The documentation for camp is avaiable on Read the Docs: https://sci-camp.rtfd.io/
pip install camp
CAMP is designed as a general-purpose tool for medical image and data processing. PyTorch provides an efficient backend for mathematical routines (linear algebra, automatic differentiation, etc.) with support for GPU acceleration and distributed computing. PyTorch also allows CAMP to be portable due to full CPU-only support.

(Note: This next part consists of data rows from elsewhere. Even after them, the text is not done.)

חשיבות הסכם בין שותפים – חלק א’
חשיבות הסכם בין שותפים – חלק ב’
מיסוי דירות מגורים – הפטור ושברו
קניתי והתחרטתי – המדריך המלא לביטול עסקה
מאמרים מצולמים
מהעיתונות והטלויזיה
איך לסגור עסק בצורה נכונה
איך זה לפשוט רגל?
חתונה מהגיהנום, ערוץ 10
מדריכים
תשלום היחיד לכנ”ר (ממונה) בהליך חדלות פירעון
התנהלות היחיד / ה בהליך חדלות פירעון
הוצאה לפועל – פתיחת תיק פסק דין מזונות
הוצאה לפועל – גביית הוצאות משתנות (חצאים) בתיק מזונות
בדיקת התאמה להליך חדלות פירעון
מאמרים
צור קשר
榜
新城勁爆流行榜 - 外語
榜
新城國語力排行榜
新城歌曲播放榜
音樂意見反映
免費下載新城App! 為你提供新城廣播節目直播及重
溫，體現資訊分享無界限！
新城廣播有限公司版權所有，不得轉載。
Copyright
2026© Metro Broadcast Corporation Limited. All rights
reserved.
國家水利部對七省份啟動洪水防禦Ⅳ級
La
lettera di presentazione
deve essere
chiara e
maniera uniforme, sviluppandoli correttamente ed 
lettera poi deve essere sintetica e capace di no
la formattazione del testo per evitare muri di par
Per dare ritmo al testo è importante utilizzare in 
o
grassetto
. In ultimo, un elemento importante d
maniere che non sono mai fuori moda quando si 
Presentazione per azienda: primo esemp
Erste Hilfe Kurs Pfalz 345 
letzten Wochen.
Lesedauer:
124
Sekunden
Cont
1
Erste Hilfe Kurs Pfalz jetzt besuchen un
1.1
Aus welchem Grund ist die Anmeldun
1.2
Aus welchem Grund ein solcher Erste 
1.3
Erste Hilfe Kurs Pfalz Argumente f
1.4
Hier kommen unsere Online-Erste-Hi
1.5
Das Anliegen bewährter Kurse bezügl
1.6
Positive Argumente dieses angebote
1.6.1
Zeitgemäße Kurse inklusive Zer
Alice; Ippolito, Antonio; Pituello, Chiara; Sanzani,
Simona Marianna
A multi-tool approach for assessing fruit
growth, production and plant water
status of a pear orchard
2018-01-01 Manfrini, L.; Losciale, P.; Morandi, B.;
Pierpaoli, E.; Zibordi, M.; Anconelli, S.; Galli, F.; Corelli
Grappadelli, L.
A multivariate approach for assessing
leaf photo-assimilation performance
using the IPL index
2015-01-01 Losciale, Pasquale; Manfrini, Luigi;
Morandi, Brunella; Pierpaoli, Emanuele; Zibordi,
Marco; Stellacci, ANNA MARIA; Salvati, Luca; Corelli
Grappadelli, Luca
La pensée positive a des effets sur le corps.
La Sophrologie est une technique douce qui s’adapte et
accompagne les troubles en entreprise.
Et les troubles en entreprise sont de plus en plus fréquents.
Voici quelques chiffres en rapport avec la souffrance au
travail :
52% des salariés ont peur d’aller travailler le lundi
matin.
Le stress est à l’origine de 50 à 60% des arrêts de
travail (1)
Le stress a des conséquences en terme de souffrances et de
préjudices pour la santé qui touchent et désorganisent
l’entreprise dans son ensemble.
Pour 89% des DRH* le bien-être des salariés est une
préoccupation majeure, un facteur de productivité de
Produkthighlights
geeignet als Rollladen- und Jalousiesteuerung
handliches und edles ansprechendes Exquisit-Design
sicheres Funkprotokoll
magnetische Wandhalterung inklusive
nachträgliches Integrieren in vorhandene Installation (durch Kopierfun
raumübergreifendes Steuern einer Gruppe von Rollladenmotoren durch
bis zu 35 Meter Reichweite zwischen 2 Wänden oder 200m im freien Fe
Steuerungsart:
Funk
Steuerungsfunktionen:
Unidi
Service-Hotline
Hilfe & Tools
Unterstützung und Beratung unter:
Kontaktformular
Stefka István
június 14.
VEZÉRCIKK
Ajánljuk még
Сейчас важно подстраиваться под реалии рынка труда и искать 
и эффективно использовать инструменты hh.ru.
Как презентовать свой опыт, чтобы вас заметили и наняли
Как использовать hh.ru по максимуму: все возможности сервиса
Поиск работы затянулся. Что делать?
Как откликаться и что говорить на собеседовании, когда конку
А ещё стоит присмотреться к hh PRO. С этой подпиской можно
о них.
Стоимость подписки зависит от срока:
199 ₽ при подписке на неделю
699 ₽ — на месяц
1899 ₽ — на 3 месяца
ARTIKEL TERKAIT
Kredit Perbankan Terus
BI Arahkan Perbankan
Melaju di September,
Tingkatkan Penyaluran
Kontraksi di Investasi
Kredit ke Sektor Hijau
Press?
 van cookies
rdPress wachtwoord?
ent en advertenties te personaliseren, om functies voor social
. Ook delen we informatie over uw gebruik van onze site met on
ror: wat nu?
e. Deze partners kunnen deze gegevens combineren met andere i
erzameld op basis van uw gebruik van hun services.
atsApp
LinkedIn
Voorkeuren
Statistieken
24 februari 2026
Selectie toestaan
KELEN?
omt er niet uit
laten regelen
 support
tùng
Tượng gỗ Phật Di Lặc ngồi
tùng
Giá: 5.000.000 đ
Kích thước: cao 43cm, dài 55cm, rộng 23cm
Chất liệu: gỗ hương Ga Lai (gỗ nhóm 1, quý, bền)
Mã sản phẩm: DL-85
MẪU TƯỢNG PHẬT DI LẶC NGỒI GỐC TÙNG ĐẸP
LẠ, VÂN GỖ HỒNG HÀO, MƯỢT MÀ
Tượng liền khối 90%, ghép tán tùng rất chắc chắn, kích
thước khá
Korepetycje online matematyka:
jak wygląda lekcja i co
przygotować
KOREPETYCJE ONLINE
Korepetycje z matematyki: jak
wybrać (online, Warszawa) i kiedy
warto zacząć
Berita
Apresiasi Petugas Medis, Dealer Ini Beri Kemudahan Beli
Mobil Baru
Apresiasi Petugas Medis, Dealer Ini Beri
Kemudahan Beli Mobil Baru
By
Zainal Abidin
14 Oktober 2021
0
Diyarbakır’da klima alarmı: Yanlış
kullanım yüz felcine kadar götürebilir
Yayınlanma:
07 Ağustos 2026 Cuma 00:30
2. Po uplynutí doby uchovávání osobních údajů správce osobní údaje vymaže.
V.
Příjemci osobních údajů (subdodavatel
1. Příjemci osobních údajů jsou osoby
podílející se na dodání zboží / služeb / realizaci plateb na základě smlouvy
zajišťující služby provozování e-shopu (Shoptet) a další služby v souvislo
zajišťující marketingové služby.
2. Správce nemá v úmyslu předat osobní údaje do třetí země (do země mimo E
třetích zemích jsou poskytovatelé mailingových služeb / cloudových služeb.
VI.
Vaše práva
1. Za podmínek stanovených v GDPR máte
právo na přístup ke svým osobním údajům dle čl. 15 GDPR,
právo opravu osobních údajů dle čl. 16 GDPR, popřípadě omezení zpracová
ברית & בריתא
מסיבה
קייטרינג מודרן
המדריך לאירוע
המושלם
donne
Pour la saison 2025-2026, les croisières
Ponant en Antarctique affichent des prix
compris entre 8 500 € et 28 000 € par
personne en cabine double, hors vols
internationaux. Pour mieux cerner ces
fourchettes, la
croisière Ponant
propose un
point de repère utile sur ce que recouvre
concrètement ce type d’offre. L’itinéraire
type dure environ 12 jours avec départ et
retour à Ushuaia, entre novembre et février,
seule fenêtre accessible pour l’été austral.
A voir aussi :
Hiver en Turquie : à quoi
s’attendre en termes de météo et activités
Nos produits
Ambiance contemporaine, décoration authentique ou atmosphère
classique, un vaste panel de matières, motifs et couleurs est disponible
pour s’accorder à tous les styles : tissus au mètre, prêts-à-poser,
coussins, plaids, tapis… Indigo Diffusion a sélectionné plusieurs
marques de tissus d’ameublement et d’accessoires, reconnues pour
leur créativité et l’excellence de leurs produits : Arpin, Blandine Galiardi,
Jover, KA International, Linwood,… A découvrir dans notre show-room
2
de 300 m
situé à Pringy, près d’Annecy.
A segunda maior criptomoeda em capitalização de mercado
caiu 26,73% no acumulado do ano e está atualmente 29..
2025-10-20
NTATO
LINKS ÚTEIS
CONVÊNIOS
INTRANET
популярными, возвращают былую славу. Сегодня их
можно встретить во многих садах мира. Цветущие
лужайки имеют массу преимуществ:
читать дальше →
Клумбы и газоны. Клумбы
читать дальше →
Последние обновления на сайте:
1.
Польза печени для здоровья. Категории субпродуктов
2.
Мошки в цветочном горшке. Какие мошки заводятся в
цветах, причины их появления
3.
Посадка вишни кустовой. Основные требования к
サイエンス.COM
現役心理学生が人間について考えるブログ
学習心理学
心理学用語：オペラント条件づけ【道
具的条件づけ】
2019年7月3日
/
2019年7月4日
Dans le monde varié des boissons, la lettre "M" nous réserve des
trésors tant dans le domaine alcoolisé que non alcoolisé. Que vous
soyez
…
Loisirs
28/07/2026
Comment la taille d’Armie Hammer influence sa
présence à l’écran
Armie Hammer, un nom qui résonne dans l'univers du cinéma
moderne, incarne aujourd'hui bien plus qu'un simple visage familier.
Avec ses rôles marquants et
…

CAMP adopts coordinate system conventions designed to be compatible with medical imaging systems, including meta-data for a consistent world coordinate frame. Image transformations and image processing can be performed relative to the coordinate system in which the images reside, which facilitates multi-scale algorithms. Core representations for data include structured and unstructured grids.
Structured grids represent data with consistent rectilinear element spacing. These grids are commonly defined by the origin and element spacing attributes. Images and vector fields are most commonly represented by a structured grid. CAMP defines many operators to perform computation on structured grid data, including Gaussian blur and composition of deformation fields. Multi-channel (including color) images are supported -- the internal convention is channels-first representation (C x D x H x W).
Unstructured grids represent data with arbitrary element shape and location. Currently, only triangular mesh objects are supported, which aim to represent surface data via edge and vertex representation. Data values may be face-centered or node-centered. The unstructured grid objects maintain a world coordinate system that preserves relationships between other unstructured and structured grid data. An example implementation of deformable surface-based registration is implemented using the unstructured grid representation, based on Glaunes et al. (2004). Watch a summary video using this implementation on YouTube.
Many medical imaging formats are supported through SimpleITK.
camp depends on these software packages for math routines and data I/O.
Python 3.6 (or newer) and the following python packages and versions:
If available, this code uses a compatible GPU for accelerated computation. See https://pytorch.org/get-started/locally/ for details on how to install pytorch with gpu support for your system. You will then need to install the other dependencies.
If you know that you will not use a GPU, you can install the CPU-only version of pytorch. See https://pytorch.org/get-started/locally/#no-cuda-1 for how to install the CPU-only version. You will then need to install the other dependencies.
See also the list of contributors who participated in this project.
This project is licensed under the MIT License - see the LICENSE.md file for details
- Zimmerman, B. E., Johnson, S. L., Odéen, H. A., Shea, J. E., Factor, R. E., Joshi, S. C., & Payne, A. H. (2021). Histology to 3D In Vivo MR Registration for Volumetric Evaluation of MRgFUS Treatment Assessment Biomarkers. Manuscript submitted for publication.
- Zimmerman, B. E., Johnson, S., Odéen, H., Shea, J., Foote, M. D., Winkler, N., Sarang Joshi, & Payne, A. (2020). Learning Multiparametric Biomarkers for Assessing MR-Guided Focused Ultrasound Treatments. IEEE Transactions on Biomedical Engineering.